The README in that repo now says pipsqueak is part of the DeepSpeech repo. It is a using the same codebase and model now as ‘server’ DeepSpeech or part of the native client?
lissyx
((slow to reply) [NOT PROVIDING SUPPORT])
4
I’m not sure what you mean, “pipsqueak” is basically the model exported as TFLite, and libdeepspeech.so including runtime for TFLite on (some) platforms.
Thanks. I wondered whether pipsqueak was a model different from DeepSpeech, specifically tuned for low resource systems, with possible disadvantages, but it seems that’s not the case.
Visit Mozilla’s GitHub
Read the GitHub wiki
Pipsqueak Engine
Online STT technologies can have security and privacy vulnerabilities. Mozilla researchers aim to create a competitive offline STT engine called Pipsqueak that promotes security and privacy. This implementation of a deep learning STT engine can be run on a machine as small as a Raspberry Pi 3. Our goal is to disrupt the existing trend in STT that favors a few commercial companies, and to stay true to our mission of making safe, open, affordable technologies available to anyone who wants to use them.

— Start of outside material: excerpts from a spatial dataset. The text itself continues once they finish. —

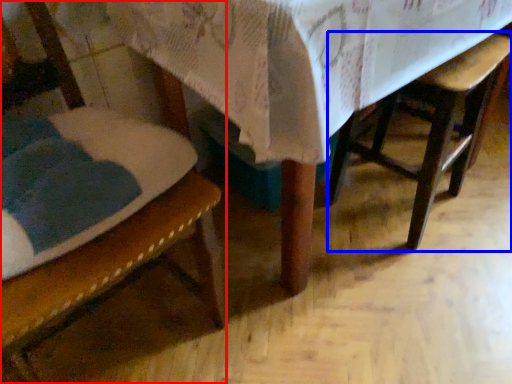
Question: Which point is further to the camera, chair (highlighted by a red box) or armchair (highlighted by a blue box)?

Choices:
 (A) chair
 (B) armchair

Answer: (B)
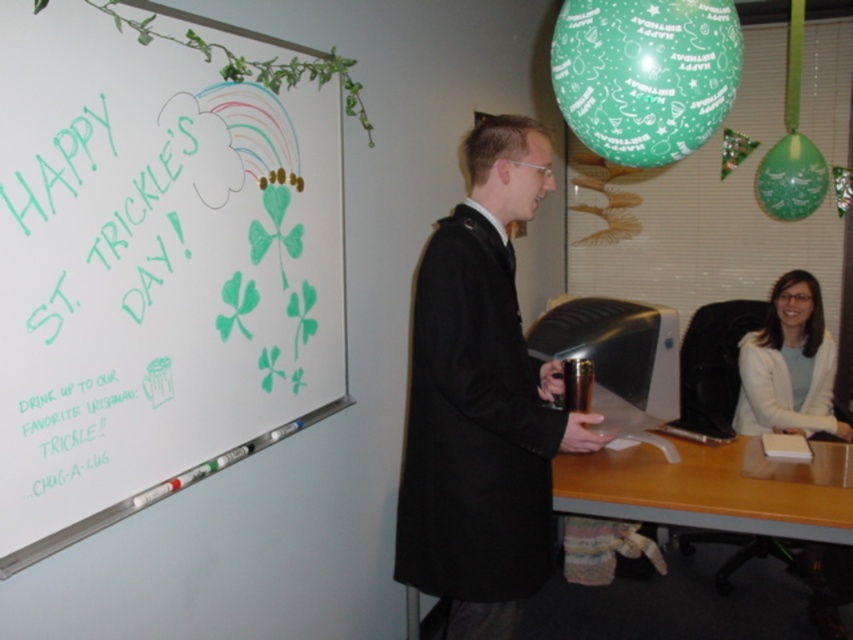
Question: Which point is closer to the camera?

Choices:
 (A) (195, 106)
 (B) (791, 339)
 (C) (577, 488)

Answer: (A)

Question: Where is wooden desk at lower right located in relation to white fabric shirt at right in the image?

Choices:
 (A) left
 (B) right

Answer: (A)

Question: Is whiteboard at upper left closer to camera compared to white fabric shirt at right?

Choices:
 (A) yes
 (B) no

Am interested in the current status of the former intent. Specifically the ability to use Pip Squeak Engine as the service for Web Speech API, to avoid the issue of sending audio to a remote web service w3c/speech-api#56.
How far (in estimated time) are we away from being able to use Pip Squeak or DeepSearch as the local service to use for STT?

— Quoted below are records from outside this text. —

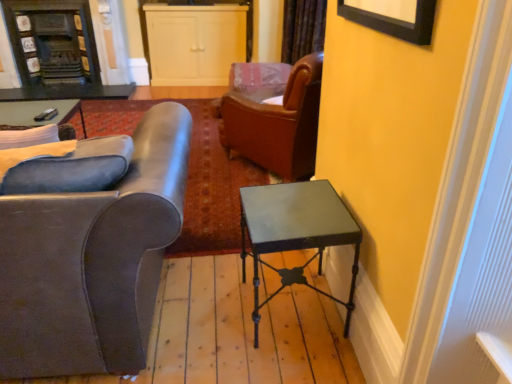
The image size is (512, 384). What do you see at coordinates (303, 28) in the screenshot?
I see `velvet brown curtain at upper center` at bounding box center [303, 28].

Measure the distance between point (40, 115) and camera.

The distance of point (40, 115) from camera is 11.98 feet.

Find the location of a particular element. matte black remote control at upper left is located at coordinates (46, 115).

Locate an element on the screen. This screenshot has width=512, height=384. dark gray stone fireplace at upper left is located at coordinates (56, 43).

Where is `velvet brown curtain at upper center`? This screenshot has height=384, width=512. velvet brown curtain at upper center is located at coordinates (303, 28).

Relative to dark gray stone fireplace at upper left, is metallic green table at right in front or behind?

metallic green table at right is positioned closer to the viewer than dark gray stone fireplace at upper left.

Can you confirm if metallic green table at right is bigger than dark gray stone fireplace at upper left?

No.

Is metallic green table at right looking in the opposite direction of dark gray stone fireplace at upper left?

metallic green table at right does not have its back to dark gray stone fireplace at upper left.

Looking at this image, is metallic green table at right with dark gray stone fireplace at upper left?

No, metallic green table at right is not with dark gray stone fireplace at upper left.

Is the position of dark wood fireplace at upper left, which is counted as the first cabinetry, starting from the left, more distant than that of metallic green table at right?

Yes, dark wood fireplace at upper left, which is counted as the first cabinetry, starting from the left, is further from the viewer.

Looking at their sizes, would you say dark wood fireplace at upper left, which is counted as the first cabinetry, starting from the left, is wider or thinner than metallic green table at right?

Considering their sizes, dark wood fireplace at upper left, which is counted as the first cabinetry, starting from the left, looks slimmer than metallic green table at right.

Who is shorter, dark wood fireplace at upper left, placed as the second cabinetry when sorted from right to left, or metallic green table at right?

metallic green table at right.

Identify the location of desk below the velvet brown curtain at upper center (from a real-world perspective). (296, 232).

What's the angular difference between metallic green table at right and velvet brown curtain at upper center's facing directions?

They differ by 43.1 degrees in their facing directions.

Can you see metallic green table at right touching velvet brown curtain at upper center?

No, metallic green table at right is not with velvet brown curtain at upper center.

How much distance is there between metallic green table at right and velvet brown curtain at upper center?

The distance of metallic green table at right from velvet brown curtain at upper center is 9.69 feet.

I happened to search STT and found the same link of Mozilla which mentioned about Pipsqueak (and it’s exciting!). But I cannot find further information and noticed that there’s nothing of Pipsqueak can be found in the DeepSpeech repo. The information so far confuses me a lot. Does anyone know the status of Pipsqueak?
1 Like
lissyx
((slow to reply) [NOT PROVIDING SUPPORT])
9
If you read the documentation and the releases notes, you can see we run on Android devices and RPi4 realtime now.
lissyx
((slow to reply) [NOT PROVIDING SUPPORT])
10
Followed the instructions. deepspeech is not being compiled. Not sure what to state? Can step-by-step instructions be posted for *nix 32-bit architecture, or clearly stated such platform and archicture are not supported whatsoever?
MediaStreamTrack is described in Media Capture and Streams spaecification (W3C).
That is not an issue. Can communicate with the native file system using a variety of means, including Native Messaging and WebSocket.
Consider https://github.com/w3c/speech-api/issues/66. Am in the process of creating a proof-of-concept demonstrating passing a MediaStreamTrack (audio), data URI, ArrayBuffer, Float32Array to a local function which executes a STT binary or series of binaries on the client - without any external resources involved.
Already created several proof-of-concepts for TTS using espeak, espeak-ng, Native Messaging and WebSocket, and Native File System.
The goal is to create JavaScript functions which execute local binaries to achieve TTS and SST commenced by browser code completely locally.
lissyx
((slow to reply) [NOT PROVIDING SUPPORT])
15
No, sorry. Mostly all distributions are stopping supporting 32-bits, and upstream tensorflow does not, so we cannot do it.
Ubuntu still releases 32-bit distributions. “Chromium team” PPA supports 32-bit versions of Chromium dev version. Am running Nightly 32-bit right now.
From perspective here, until completely obsolete 32-bit programs should be supported. (Do not burn books because the Web exists).
The concept is to implement the code by “any means” at this point. As far as “spread” a working “hack” is “better” than no code to use at all. AFAICT do not have any “followers” in that sense. Work alone and publish own workarounds.
Again, it is unfortunate this project is not being concurrently implemented as the code shipped with the browser as the local service for Web Speech API.
Will take some time to read the links that you have posted.
lissyx
((slow to reply) [NOT PROVIDING SUPPORT])
17
TensorFlow does not, and since we rely on that, and we don’t have time to fix the world, we don’t.
This is a WIP hack. It is not meant for anything more than exercising the WebSpeech API and improving it and DeepSpeech API. The current Firefox media code that it interacts with is expected to have a huge refactoring.
Nothing is “alone” here, it’s just not ready for being more broadly communicated, and that being ready is not under my responsability.
Have you read my code and the bug ? This is explicitely a WIP of local WebSpeech API implementation backed by DeepSpeech. It’s still hack because a lot of other refactoring needs to be done prior to this work, and this refactoring still has not landed.
InvalidStateError: An attempt was made to use an object that is not, or is no longer, usable
at Nightly 71.0a1 (2019-10-05) (32-bit)
29 recognition.start();
lissyx
((slow to reply) [NOT PROVIDING SUPPORT])
20
I don’t think there’s anything actionable here where you can be of help, sadly. You need to use a build from the branch I gave earlier. Work to integrate DeepSpeech as a WebSpeech API backend is still a long way. We are working on that, nothing is done behind closed doors, as you can see on the bugzilla links I shared.